José Julián Herculano del Casal y de la Lastra (November 7, 1863 – October 21, 1893) was a poet from Havana, Cuba. He started his writing career at a young age and later in life was known as an important forebearer of modernistic expression in Latin America.

He took his influence from the French poetic styles of the day and later, Rubén Darío and Modernismo.

Early life 
Casal was born in Havana, Cuba. The family of Julián del Casal was not wealthy, but they lived comfortably. His mother, a Cuban native named Maria del Carmen de la Lastra y Owens, died in 1868 when Casal was four years old. He was raised by his father, a Spaniard known as Julián del Casal y Ugareda, who died later in 1885 when Casal was twenty-two years old. 
Casal was born into a Catholic family and was baptized on December 23 at two months old, in La iglesia del Santo Angel Custodio, by his godparents Don José de la Lastra and Doña Matilde de la Lastra y Owens.

Education 

In 1870, Julián del Casal began his education at a very formal school named El Real Colegio de Belén. He graduated with his bachelor's degree in 1880. After graduating from El Real Colegio de Belén he decided to enroll in the Havana University School of Law. He started in 1881 but he did not stay there long and was forced to drop out because of family monetary issues. After he dropped out he pursued his writing career and began working as a finance minister.

> _Data excerpt_

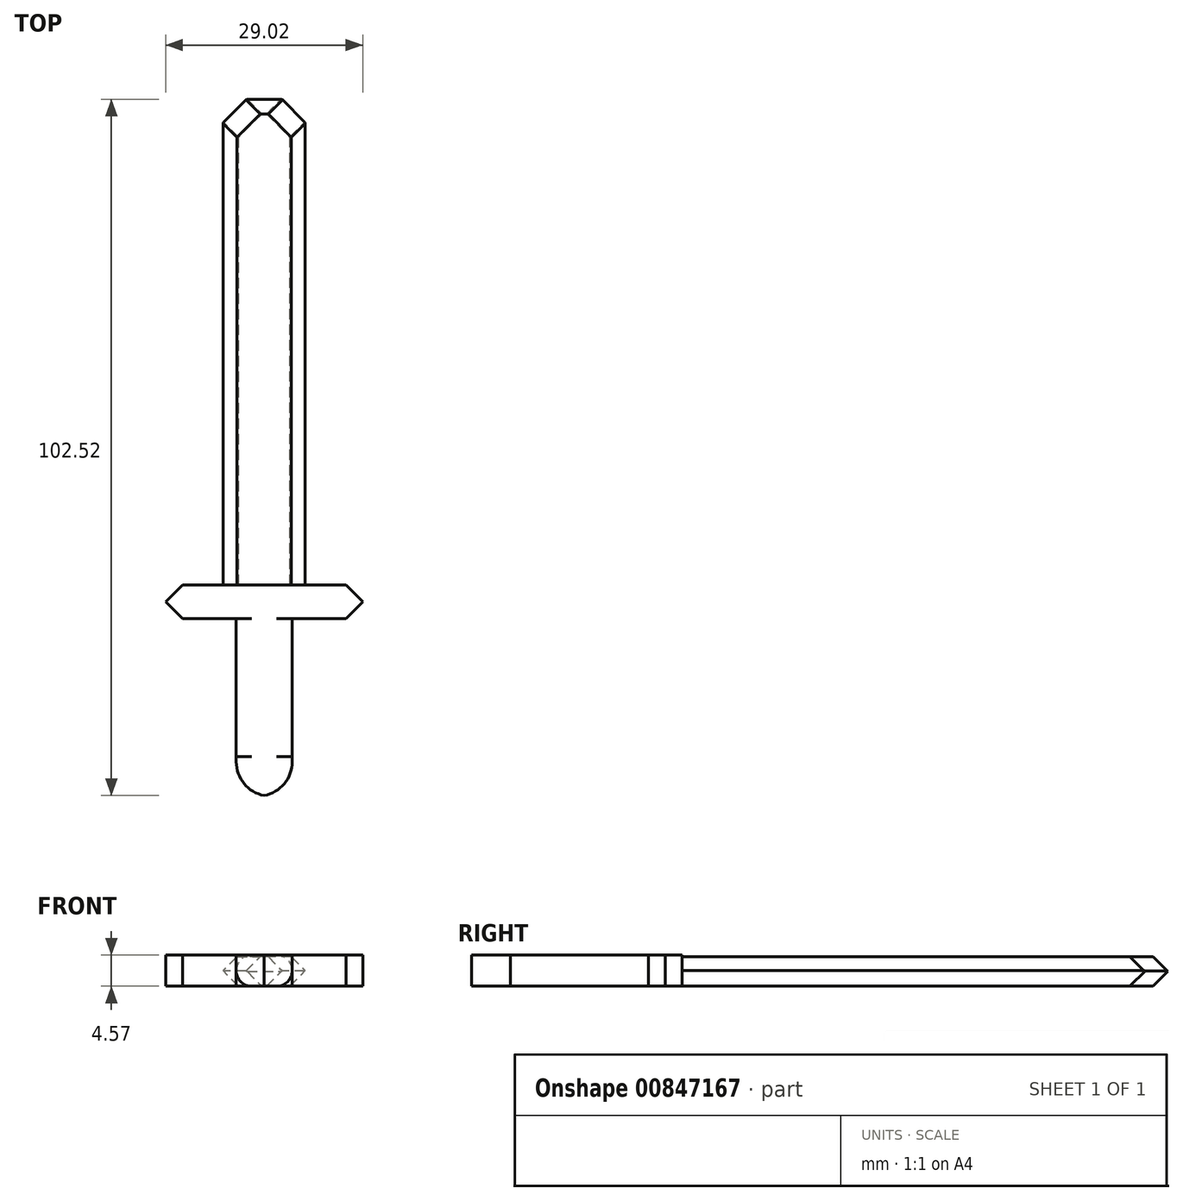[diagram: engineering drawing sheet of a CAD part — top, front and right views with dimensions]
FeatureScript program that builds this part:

> _Stated exercise_
Duplicate the passage on Julián del Casal word for word, from "Casal was born into" to "Lastra y Owens.". The listing has no connection to the text about the poet.

> _Result of the task_
Casal was born into a Catholic family and was baptized on December 23 at two months old, in La iglesia del Santo Angel Custodio, by his godparents Don José de la Lastra and Doña Matilde de la Lastra y Owens.